O secretário-executivo do Ministério da Justiça, Luiz Paulo Barreto, explicou que, uma vez regularizado no Brasil, o haitiano poderá trazer seus parentes. O secretário está confiante em que o Conselho Nacional de Imigração (CNIG), vinculado ao Ministério do Trabalho, aprove hoje resolução com as medidas anunciadas anteontem pelo ministro da Justiça, José Eduardo Cardozo, que regulamentam e restringem a presença dos haitianos.

Barreto explicou que, em linhas gerais, a resolução vai tratar da concessão de cem vistos mensais e estabelecer um prazo - provavelmente cinco anos - para o haitiano imigrante arranjar um trabalho regular no Brasil. Da resolução vão constar também as condições especiais do visto de residência a ser concedido na embaixada brasileira em Porto Príncipe: com autorização para trabalhar, sem exigência de qualificação e sem necessidade de contrato de trabalho no Brasil.

A resolução deve ser aprovada hoje e publicada amanhã no Diário Oficial da União. Na semana que vem, as autoridades brasileiras no Haiti deverão iniciar a distribuição dos vistos especiais. Para Barreto, o governo não restringiu a presença dos haitianos, mas legalizou a situação.

- Não será mais necessário o imigrante recorrer a máfias internacionais, pagar a coiotes e passar por esse círculo ilegal - disse Barreto. - Por outro lado, não estamos estimulando a diáspora do povo haitiano, mas assegurando sua proteção no desejo de tentar a vida no Brasil.

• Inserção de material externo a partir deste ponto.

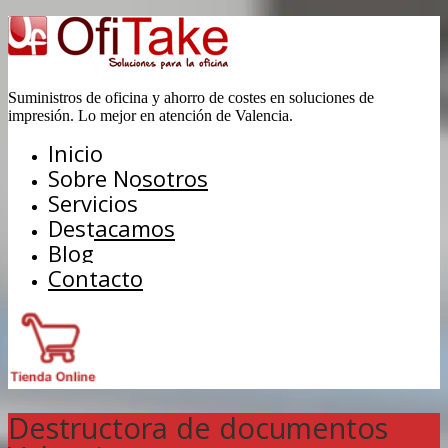
Suministros de oficina y ahorro de costes en soluciones de
impresión. Lo mejor en atención de Valencia.
Inicio
Sobre Nosotros
Servicios
Destacamos
Blog
Contacto
Destructora de documentos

O governo brasileiro acredita que o número de haitianos atrás do visto brasileiro não será muito grande em função das condições econômicas do povo. A grande maioria da população vive abaixo da linha da pobreza e não tem recursos para comprar uma passagem aérea e assumir outros gastos.

Barreto afirmou que os haitianos que seguem para o Brasil têm um perfil trabalhador e são encanadores, eletricistas, da área da construção civil. E poderão trabalhar como professores de francês.

O governo estuda estimular convênios com entidades da sociedade civil e ensinar português para os haitianos em várias turmas nos três períodos do dia. Barreto atribui a vários fatores o interesse dos haitianos pelo Brasil: a presença dos militares brasileiros que integram a força de paz no Haiti desde 2004 - que acabou motivando a promoção de um jogo da seleção brasileira na capital haitiana - e o crescimento do país, que o colocou entre as principais economias do mundo.

Tabatinga recebe mais haitianos

No norte do país, enquanto autoridades de Tabatinga, no Amazonas, dizem que pelo menos 80 haitianos teriam chegado à cidade nas últimas 24 horas - embora a Polícia Federal não confirme os números oficialmente -, a prefeitura de Brasileia, no Acre, informou que nenhum haitiano entrou na cidade entre anteontem e ontem. Tabatinga e Brasileia são as duas principais portas de entrada para os haitianos que buscam oportunidades no Brasil.

- Eles não param de chegar, e a situação por aqui continua crítica, pois não recebemos ajuda dos governos estadual e federal - diz Francisco Magdo, secretário municipal de Comunicação de Tabatinga.

Mais de 500 haitianos continuam na cidade amazonense à espera do visto que permitirá a livre circulação no Brasil, podendo inclusive trabalhar. Já em Brasileia, a prefeita Leila Galvão disse ontem que os haitianos continuam perambulando pela cidade, lotando pequenas pousadas e sofrendo com falta de condições de higiene. Segundo ela, pelo menos 60 haitianos deixaram ontem o município, a maioria rumo a Porto Velho e São Paulo.

- Não sei até quando vamos enfrentar essa situação. Parece que, com a decisão do governo de fechar as fronteiras, os haitianos devem deixar de vir para o Brasil - acredita a prefeita.

Presente em Tabatinga e Brasileia, a ONG Médicos sem Fronteiras presta assistência aos haitianos e prepara agentes de saúde dos municípios para atender possíveis doentes. No dia 20 de dezembro, a organização começou a distribuição de mais de 1,3 mil kits de higiene pessoal e de limpeza.

- O primeiro passo é melhorar as condições básicas de vida dessas pessoas, até que elas mesmas sejam capazes de se manterem. Isso é essencial para evitar a deterioração de sua saúde e uma série de distúrbios psicológicos - disse, por meio da assessoria de imprensa, Renata de Oliveira, coordenadora da ONG em Tabatinga.

A entidade não acompanha o fluxo de entrada de haitianos nas cidades, apenas faz atendimentos de urgência.